Finished David Edmonds & John Eidinow’s Wittgenstein’s Poker last night, and found myself that I actually had learned something in the last stretch of their diverting but pedestrian 300 pages. E&E decide, on the basis of the preponderance of evidence, that Karl Popper’s response, when asked that he give an example of a moral rule, “Not to threaten a visiting lecturer with a poker,” was probably made after Ludwig Wittgenstein had left the meeting, rather than before. In short, while Popper recalled in his autobiography that he’d made the quip to LW’s face, in response to LW’s request, & at the end of LW’s poker, whereupon LW threw the poker down in disgust and left, E&E show that KP was probably “misremembering”: the poker quip almost certainly got made after LW stalked out of the meeting (as, everyone remembered, was pretty much his habit when out of patience).

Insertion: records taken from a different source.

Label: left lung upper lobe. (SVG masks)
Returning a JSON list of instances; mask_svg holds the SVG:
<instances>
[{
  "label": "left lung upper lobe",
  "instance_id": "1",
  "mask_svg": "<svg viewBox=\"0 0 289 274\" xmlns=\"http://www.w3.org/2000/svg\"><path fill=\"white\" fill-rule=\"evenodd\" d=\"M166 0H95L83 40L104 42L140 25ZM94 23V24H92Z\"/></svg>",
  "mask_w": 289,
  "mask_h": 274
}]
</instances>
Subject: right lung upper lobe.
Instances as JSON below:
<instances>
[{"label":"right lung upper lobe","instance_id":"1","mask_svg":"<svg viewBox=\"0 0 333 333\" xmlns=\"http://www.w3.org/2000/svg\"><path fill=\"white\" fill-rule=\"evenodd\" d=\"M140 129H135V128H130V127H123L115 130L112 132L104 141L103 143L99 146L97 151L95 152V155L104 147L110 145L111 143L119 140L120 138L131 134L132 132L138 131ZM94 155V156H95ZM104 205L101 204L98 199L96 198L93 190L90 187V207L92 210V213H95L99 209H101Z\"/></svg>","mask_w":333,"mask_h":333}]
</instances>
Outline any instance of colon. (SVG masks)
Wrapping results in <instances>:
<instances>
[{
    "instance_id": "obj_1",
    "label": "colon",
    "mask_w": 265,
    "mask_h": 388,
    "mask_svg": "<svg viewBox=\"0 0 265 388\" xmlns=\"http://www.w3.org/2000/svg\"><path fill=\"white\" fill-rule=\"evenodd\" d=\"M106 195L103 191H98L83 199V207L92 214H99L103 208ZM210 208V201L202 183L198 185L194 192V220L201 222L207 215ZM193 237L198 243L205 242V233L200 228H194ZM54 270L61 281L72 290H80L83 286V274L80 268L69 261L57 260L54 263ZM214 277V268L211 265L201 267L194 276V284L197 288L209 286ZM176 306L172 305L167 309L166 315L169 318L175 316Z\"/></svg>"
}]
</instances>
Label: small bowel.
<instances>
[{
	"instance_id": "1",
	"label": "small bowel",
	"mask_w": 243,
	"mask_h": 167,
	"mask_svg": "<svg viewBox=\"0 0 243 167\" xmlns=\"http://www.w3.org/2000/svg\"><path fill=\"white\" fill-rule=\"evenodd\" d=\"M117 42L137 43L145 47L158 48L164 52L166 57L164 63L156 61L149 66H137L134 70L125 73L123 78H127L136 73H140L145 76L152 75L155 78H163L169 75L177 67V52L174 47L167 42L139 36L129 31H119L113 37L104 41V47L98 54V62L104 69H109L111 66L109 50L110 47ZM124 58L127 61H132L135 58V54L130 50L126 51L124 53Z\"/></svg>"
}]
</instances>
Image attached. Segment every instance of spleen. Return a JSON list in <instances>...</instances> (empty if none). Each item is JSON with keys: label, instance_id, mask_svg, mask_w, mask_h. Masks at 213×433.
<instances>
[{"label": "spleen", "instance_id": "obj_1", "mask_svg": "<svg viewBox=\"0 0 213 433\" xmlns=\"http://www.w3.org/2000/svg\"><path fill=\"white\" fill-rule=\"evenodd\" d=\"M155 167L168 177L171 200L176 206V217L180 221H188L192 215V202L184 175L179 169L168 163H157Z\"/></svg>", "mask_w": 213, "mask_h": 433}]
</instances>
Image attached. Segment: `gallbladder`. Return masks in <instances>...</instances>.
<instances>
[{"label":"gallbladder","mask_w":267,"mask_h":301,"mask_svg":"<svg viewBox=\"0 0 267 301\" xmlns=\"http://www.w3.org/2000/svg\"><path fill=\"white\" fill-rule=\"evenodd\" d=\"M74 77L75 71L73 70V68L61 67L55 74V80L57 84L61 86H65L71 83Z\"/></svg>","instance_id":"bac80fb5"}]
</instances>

Popper, E&E make clear, had gone to Cambridge in 1946 with the clear intention of challenging Wittgenstein & the whole tradition of “ordinary language” philosophy growing up around him. The thrust of P’s argument that afternoon was that there were indeed real philosophical problems that philosophers ought to address – he cited as examples the existence of real or potential infinity, induction, & causation, but it’s clear he had in mind his own massive work, The Open Society and Its Enemies, which addressed the roots of totalitarianism in Western thought from Plato on, and made an aggressive argument on behalf of free expression & a vigorous public sphere.
Wittgenstein believed, in contrast, that the difficulties philosophers dealt with were for the most part “puzzles,” enigmas or glitches that arose when language – perfectly adequate for the ordinary business of life – is torqued in abnormal uses. What Popper called “problems” lie outside of the scope of philosophy: Infinity is not a philosophical, but a mathematical problem; induction is a logical problem; and all of the moral and political issues dealt with in KP’s big book – which LW probably never read – were the province of the sociologist or historian, not the philosopher.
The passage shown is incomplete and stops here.